Desacetylcefotaxime: Prolonged with renal impairment (Ings 1982; Paap 1991).
Children ≥7 years and Adolescents ≤16 years: 2.04 ± 0.39 hours (Paap 1991).
Adults: 1.3 to 1.9 hours (Ings 1982).
Time to peak, serum: IM: Within 30 minutes.
Excretion: Urine (~60% as unchanged drug and metabolites).
Anti-infective considerations:
Parameters associated with efficacy: Time dependent; associated with time free drug concentration (fT) > minimum inhibitory concentration (MIC): Goal: ≥40% to 50% (fT) > MIC (bacteriostatic), ≥60% to 70% (fT) > MIC (bactericidal) (Craig 1996; Craig 1998; Turnidge 1998).

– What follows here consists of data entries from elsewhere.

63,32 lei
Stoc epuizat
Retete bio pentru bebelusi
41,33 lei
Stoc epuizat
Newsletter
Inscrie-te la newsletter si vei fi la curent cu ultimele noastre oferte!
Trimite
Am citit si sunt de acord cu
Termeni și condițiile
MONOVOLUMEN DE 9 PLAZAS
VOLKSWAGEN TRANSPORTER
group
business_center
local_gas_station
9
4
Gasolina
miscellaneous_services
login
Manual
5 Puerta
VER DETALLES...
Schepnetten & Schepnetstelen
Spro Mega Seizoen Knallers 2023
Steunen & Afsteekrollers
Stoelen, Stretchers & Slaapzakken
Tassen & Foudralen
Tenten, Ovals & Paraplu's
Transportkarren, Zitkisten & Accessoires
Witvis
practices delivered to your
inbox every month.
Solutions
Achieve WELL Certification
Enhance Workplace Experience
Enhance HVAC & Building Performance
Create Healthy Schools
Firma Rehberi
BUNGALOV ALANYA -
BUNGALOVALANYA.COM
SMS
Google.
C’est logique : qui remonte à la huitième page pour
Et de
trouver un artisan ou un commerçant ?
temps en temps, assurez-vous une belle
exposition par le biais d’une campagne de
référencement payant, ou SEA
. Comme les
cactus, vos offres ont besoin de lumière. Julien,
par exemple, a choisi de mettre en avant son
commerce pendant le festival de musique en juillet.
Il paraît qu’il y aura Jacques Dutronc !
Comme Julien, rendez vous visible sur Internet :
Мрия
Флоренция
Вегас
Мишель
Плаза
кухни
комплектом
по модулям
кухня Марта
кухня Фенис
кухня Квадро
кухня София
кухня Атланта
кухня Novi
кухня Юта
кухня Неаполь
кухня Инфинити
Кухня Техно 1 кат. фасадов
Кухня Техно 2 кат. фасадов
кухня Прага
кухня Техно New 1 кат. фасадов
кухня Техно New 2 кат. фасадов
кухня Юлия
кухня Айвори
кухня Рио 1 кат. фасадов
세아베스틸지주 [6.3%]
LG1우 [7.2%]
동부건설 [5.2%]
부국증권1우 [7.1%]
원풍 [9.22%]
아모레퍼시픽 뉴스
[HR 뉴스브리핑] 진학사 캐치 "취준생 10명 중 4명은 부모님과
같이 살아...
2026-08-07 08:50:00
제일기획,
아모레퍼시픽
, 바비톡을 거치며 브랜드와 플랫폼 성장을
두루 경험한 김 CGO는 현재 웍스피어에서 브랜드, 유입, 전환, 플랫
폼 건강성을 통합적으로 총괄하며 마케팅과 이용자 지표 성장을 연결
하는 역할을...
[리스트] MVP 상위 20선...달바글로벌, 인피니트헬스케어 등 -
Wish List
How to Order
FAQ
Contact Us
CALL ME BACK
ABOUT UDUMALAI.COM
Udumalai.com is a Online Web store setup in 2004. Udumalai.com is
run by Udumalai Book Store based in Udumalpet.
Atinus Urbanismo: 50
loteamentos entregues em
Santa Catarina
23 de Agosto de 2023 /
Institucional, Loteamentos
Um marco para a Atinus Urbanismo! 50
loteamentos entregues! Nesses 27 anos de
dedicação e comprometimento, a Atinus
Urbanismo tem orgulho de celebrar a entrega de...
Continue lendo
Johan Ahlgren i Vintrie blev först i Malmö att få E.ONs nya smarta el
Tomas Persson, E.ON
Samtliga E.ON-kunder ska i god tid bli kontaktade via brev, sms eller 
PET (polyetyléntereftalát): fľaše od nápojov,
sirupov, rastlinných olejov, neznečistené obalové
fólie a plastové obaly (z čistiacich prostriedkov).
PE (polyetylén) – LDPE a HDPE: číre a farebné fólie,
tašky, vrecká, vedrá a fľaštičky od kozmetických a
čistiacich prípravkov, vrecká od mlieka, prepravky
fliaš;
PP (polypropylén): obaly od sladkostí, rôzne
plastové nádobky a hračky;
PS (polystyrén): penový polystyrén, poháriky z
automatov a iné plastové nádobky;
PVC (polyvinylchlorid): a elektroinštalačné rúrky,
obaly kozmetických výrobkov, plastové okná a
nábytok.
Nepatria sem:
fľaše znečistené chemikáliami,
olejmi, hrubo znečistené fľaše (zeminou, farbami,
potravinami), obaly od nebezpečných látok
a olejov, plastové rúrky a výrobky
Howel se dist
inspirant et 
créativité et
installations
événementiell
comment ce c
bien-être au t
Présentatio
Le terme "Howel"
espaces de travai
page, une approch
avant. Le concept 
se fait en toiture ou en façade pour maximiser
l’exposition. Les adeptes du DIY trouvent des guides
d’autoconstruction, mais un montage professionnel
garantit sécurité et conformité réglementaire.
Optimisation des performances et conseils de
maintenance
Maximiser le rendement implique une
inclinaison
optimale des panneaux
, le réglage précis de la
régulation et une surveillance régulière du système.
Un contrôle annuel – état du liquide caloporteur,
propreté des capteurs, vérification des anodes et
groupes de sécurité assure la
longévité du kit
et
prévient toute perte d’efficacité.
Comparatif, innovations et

Expected drug exposure in normal renal function:
Pediatric patients, Cmax (peak):
Steady state:
Infants ≥2 months of age and children: IV: 50 mg/kg/dose every 6 hours: ~142 mg/L (Kearns 1992).
Single dose:
Preterm and term neonates (GA: 27 to 40 weeks, PNA 0 to 3 days): IV: 50 mg/kg: ~120 to 200 mg/L (Baird-Lambert 1984).
Children ≥7 years of age and adolescents ≤16 years of age: 50 mg/kg (maximum dose: 2,000 mg) IV: ~175 to 180 mg/L (Paap 1991).
Adults, Cmax (peak), single dose:
500 mg IM: 11.7 mcg/mL.
500 mg IV: 38.9 mcg/mL.
1 g IM: 20.5 mcg/mL.
1 g IV: 101.7 mcg/mL.
2 g IV: 214.4 mcg/mL.
Postantibiotic effect: Generally <1 hour; varies based on organism (Craig 1991; Craig 1998; Hanberger 1991).